Ma non tutti ritirano i premi milionari

7 Gennaio 2017

Nel 2002 non riscossi due milioni, in Abruzzo nel 2015 dimenticato un tagliando da un milione

PESCARA. Oltre 26 milioni di euro: è l'ammontare dei premi non riscossi della Lotteria Italia dal 2002 a oggi e rimasti quindi all'erario, secondo quanto stabilisce la legge. Lo scorso anno, informa Agipronews, non è stato riscosso un tagliando da 2 milioni di euro e il totale dei premi dimenticati ha sfiorato i 3 milioni. Due anni fa, invece, i premi di prima categoria erano stati tutti incassati, anche se il totale delle vincite non reclamate raggiunse comunque gli 856 mila euro. Nell’edizione della Lotteria di tre anni fa il totale dei premi lasciati allo Stato fu il doppio: 1,7 milioni di euro, tra cui il quarto premio da 1 milione finito a L’Aquila, a cui si aggiunsero 6 premi da 60 mila euro e 19 premi da 20 mila euro. La storia della Lotteria Italia è costellata da dimenticanze milionarie. Il primato degli “sbadati” appartiene all’edizione 2008/2009, quando a non essere reclamato fu il primo premio da 5 milioni di euro, venduto a Roma (e rimesso poi eccezionalmente in gioco l’anno successivo). Nel 2003 i premi non riscossi ammontarono a quasi 4 milioni di euro. L’anno seguente i biglietti vincenti dimenticati furono del valore di 1,1 milioni. Nel 2007 non furono incassati premi per un totale di 1 milione 125 mila euro. Solamente 220 mila euro i premi dimenticati nell’edizione 2010, mentre nel 2011 le somme lasciate allo Stato furono pari a 2 milioni di euro, corrispondente al secondo premio vinto a Modena, più vincite inferiori per ulteriori 700 mila euro. Nell’edizione 2012 furono invece dimenticati premi per 642 mila euro.

Anche in Abruzzo ci sono stati casi di dimenticanze. Chi si ricorda del biglietto da un milione di euro vinto all'Aquila, tre anni fa? A dimenticare quel tagliando (serie O numero 311936) è stato il suo possessore, chi l'aveva preso nell'autogrill dell'area di sosta di Valle Aterno-L'Aquila ovest dell'autostrada A24, o lo aveva ricevuto in dono.
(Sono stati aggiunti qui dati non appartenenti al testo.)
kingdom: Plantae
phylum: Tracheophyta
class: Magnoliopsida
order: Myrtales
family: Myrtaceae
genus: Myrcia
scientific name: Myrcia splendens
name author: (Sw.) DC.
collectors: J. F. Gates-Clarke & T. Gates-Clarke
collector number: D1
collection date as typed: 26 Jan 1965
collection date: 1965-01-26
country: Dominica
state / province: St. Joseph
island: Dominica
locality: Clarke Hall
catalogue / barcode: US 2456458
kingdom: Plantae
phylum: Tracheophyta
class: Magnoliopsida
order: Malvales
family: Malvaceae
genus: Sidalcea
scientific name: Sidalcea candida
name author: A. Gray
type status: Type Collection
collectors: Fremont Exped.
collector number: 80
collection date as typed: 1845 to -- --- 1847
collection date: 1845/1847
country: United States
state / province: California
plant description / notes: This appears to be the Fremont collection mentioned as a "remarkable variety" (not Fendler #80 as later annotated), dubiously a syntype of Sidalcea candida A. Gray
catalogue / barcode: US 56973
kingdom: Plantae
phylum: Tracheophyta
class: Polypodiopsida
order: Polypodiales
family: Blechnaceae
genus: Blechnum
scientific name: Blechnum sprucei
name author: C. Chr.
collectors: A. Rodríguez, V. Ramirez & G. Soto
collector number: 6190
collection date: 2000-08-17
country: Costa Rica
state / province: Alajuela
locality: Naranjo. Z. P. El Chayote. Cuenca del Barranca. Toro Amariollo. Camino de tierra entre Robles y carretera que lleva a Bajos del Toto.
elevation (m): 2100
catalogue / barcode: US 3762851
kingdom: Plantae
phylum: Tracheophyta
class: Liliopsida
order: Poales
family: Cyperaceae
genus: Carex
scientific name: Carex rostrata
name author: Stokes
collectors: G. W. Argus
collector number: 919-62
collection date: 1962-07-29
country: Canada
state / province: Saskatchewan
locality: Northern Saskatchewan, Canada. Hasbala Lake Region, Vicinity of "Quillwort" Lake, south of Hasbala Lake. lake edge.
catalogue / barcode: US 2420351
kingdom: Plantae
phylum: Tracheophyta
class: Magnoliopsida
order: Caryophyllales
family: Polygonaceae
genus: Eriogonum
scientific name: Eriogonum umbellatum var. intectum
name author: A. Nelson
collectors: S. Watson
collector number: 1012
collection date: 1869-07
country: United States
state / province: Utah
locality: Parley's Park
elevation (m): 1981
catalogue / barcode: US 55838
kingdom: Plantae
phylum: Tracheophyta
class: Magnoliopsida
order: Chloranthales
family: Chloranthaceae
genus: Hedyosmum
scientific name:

Eppure valeva un milione, quarto premio della Lotteria Italia 2013; soldi mai reclamati che sono finiti nelle casse dello Stato. Il primato dell’Abruzzo con la Lotteria di Capodanno, come si chiamava una volta, ha raggiunto il suo apice nel 1987 quando il biglietto vincente il primo premio fu venduto a Pescara, in una tabaccheria di via D'Avalos a Porta Nuova. L'anno successivo, le cronache raccontarono di un altro biglietto vincente il primo premio che sarebbe stato venduto a Pescara e gettato per distrazione nella spazzatura, prima dell'estrazione, da un'anziana signora che, poi, nei giorni successivi, cercò disperatamente, ma senza esito, di trovare il tagliando setacciando palmo a palmo la discarica dei rifiuti di Fosso Grande. A quei tempi, un biglietto costava 4mila lire e il primo premio era di 2 miliardi di lire. Negli anni sono stati molti i premi minori incassati in Abruzzo. Da quel 1987 bisogna fare un salto fino al 2011 per trovare un'Epifania senza premi per la nostra regione. Provincia dell'Aquila protagonista nel 2015 con due dei biglietti sorteggiati in seconda fascia, con premi da 50mila euro: uno era stato venduto nel territorio comunale dell'Aquila, l'altro ad Alfedena. Anche l’anno scorso sono stati due i premi da 50 mila euro venduti a Miglianico e Torino di Sangro.